If all is well I think Immigration quoting a 6 month turnaround for Residency assuming all is straightforward with your application.
Visa is a reasonably high cost but if granted does allow you to live in NZ permanently.

Securing a Silver Fern visa is like a lottery. 300 available, you can only apply online, you must have all your details and payment ready to go when the online portal opens (29th April 10:00 NZ time) and they will go in less than 8 minutes!!!
Visa is low cost - around $200 but only allows you to come here for 9 months to find skilled work. If you don't find skilled work you must leave. If you do find work you must then apply for another visa associated with the Silver Fern visa which allows your stay upto 2 years depending on the work you have secured and the contract they have offered which is further cost.

:fingerscrossed:


----------



## mahendra.kadwa (Nov 3, 2012)

I'm delighted the way you have answered my queries. You have provided resolution to all of my queries except few given below.

Do I need to pay the fee as soon as I submit EOI?


----------



## escapedtonz (Apr 6, 2012)

mahendra.kadwa said:


> I'm delighted the way you have answered my queries. You have provided resolution to all of my queries except few given below.
> 
> Do I need to pay the fee as soon as I submit EOI?

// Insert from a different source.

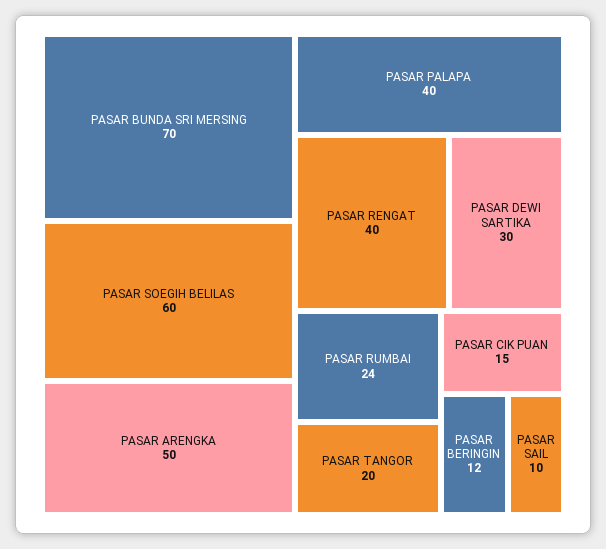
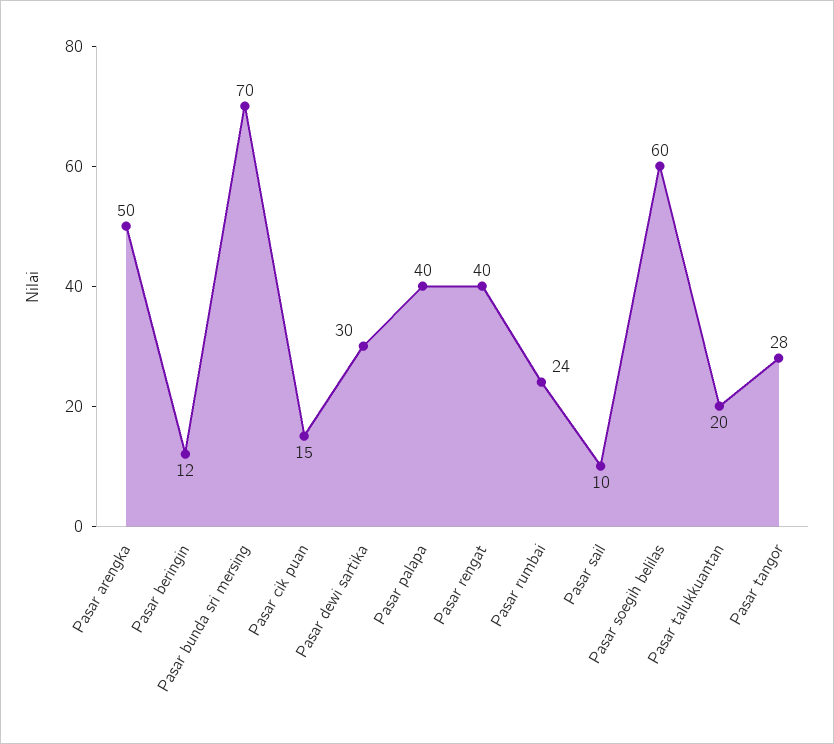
PASAR TANGOR: 20 -> 28
Pasar talukkuantan: none -> 20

Yes you will need to pay the EOI fee when you lodge the EOI. If you do this online NZ$510. If on paper NZ$650, then further down the line you must pay the Residency Application fee - I expect when you send in all your documents with the formal application after you have received ITA - from India which comes under Rest Of World NZ$2400, then assuming you are successful there is another fee - a Migrant Levy of NZ$310 each person over 5yrs old which is to be paid at the end.

If you use the services of an authorised Immigration consultant these costs are extra and nothing to do with Immigration. The company or consultant used will usually ask for a payment upfront which initiates your contract with them - consider this monies on account just like a solicitor would do, then payments as you go along depending on how long the process was to take.

Regards,


----------



## mahendra.kadwa (Nov 3, 2012)

Thanks a lot escapetonz.

So total cost would be around NZ $ 3360. 

What if I would like to do farming 10 years down the line? Will I be allowed to do so in NZ?

Best regards,
Mahendra


----------



## escapedtonz (Apr 6, 2012)

mahendra.kadwa said:


> Thanks a lot escapetonz.
> 
> So total cost would be around NZ $ 3360.
> 
> ...


I expect you can do anything you like after 10 years. I would assume by then you will have applied and been a citizen for 5 or so years, giving you all the rights that a kiwi has and to please themselves what they do for a career.

Regards,


----------



## mahendra.kadwa (Nov 3, 2012)

That's great. Thanks buddy


----------



## topcat83 (Apr 16, 2009)

escapedtonz said:


> I expect you can do anything you like after 10 years. I would assume by then you will have applied and been a citizen for 5 or so years, giving you all the rights that a kiwi has and to please themselves what they do for a career.
> 
> Regards,


Lol! Yip - you could work at whatever you liked once you have permanent residency. 

Hence why this computer analyst now has an alpaca farm!


----------



## mahendra.kadwa (Nov 3, 2012)

Thanks topcat83.


----------